ADA: What have you been up to since the last Talk Party Series?
Tawiah: Since then it’s been a sort of a process for me. I started thinking about my album. I got rid of my whole band and did one woman shows, which was really interesting because I’ve always had a full on band. But yeah, just stripped a lot of things back down to basics and kind of growing in the limitations, if that makes sense. And oh, I’m deep in the process of doing my album.
ADA: So why the choice to strip back down to basics?
Tawiah: Monies. [laughs] I’ve got to pay the musicians and stuff. I love having a big band and having all of it. But it was like, if I want to make a bit of money for myself I’m going to have to kind of scale down. So I scaled all the way down to just me. But it was fun. I mean the first solo show I had was in Brighton because I was like, I’m not going to be in London yet. I’m just going to be a little out of London because I know too many people in London. And then second show I did was in London and it was wicked. It was a good response.

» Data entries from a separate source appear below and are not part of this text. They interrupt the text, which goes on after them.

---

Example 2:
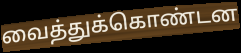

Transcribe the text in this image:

வைத்துக்கொண்டன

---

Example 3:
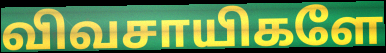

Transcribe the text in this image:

விவசாயிகளே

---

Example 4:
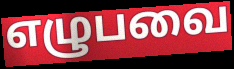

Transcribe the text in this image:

எழுபவை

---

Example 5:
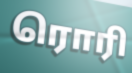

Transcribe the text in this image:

ரொரி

I mean, I can’t wait to have a band back again, but its been good doing the solo shows.
ADA:Is the next album a solo piece or are you back with the band?
Tawiah: Nah, the full band. I’ve had the boys in the studio for a straight week. It was beautiful, man- vibraphone, bass, guitar, drums, piano, a grand piano in the studio and the madness of synths. And then I had these three awesome backing singers from London, they sound like one voice – it’s insane. So, yeah, feeling pretty blessed to be able to do it. I’m by myself with no one directing it but me. It’s kind of daunting but exciting.

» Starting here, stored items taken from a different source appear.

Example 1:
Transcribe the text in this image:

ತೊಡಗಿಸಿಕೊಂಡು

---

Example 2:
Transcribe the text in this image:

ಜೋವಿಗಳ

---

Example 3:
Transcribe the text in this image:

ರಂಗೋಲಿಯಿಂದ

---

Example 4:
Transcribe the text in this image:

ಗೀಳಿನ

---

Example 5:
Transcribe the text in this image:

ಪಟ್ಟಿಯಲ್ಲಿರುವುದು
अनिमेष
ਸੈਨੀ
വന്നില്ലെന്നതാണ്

ADA: Are you enjoying directing by yourself?
Tawiah: I guess so, yeah. I had an experience where I had an A&R, and we just bumped heads all of the time. For me, it didn’t really work. He’d be like, “Well, why don’t you do something like so and so?” But I’m not them. I’m me. I tell you no lie, it’d be like, “You’re great, but you just need to dumb it down a bit.” And as soon as I heard that, I kind of disconnected from the whole process. I don’t do obscure, alien, jazz-shit -which would be awesome, to be fair. I’d definitely bump it. But I just write honest music, and that’s the music I gravitate towards. When people are honest, I get that. And it comes through the music. I felt like I was being pushed – in this situation – to not be sincere. It didn’t sit well with me. People would be like “Play the game, man. Just do the thing”. But I don’t feel right, and I have to feel right to share any message. Yeah.
ADA: How has this stay in Ghana been so far?
Tawiah: I’m pretty sad about it. To be fair, if I didn’t have to go back and work on my album, I’d probably stay. I came out for my great-grandmother’s birthday. She turned one hundred which was awesome. I just can’t stop staring at her. It blows my mind. Eighty years ago you were twenty, you were grown, and now you’re one hundred. I had a little chat with her the other day, and I recorded it on my phone. So I’m going to have her on my album -she’s going to be featured on my album. I got her to sing our favorite song. So I’m pretty excited about that.
ADA: How did you find you first live-Talk Party experience?
Tawiah: It was cool. It was pretty daunting at first. I’ve always been better at singing songs then talking. But I enjoyed it – I really did. It was nice to just sit and have a conversation with some folks that are halfway interested. Always good.
ADA: So what’s up next?
Tawiah: Back to the studio. I figured it’s gonna be cold and gray, and it’s gonna be London. I’m gonna be extremely depressed the day I get back from Ghana, cause I’m not going to wake up to birds and all that. So I figured the only thing to do is go straight into the studio. I’m managed in New York. So the plan is to finish the album, and then head to New York for a bit.
ADA: Expected release time for the album?
Tawiah: Fingers crossed, if everything goes according to the plan in my head, by autumn.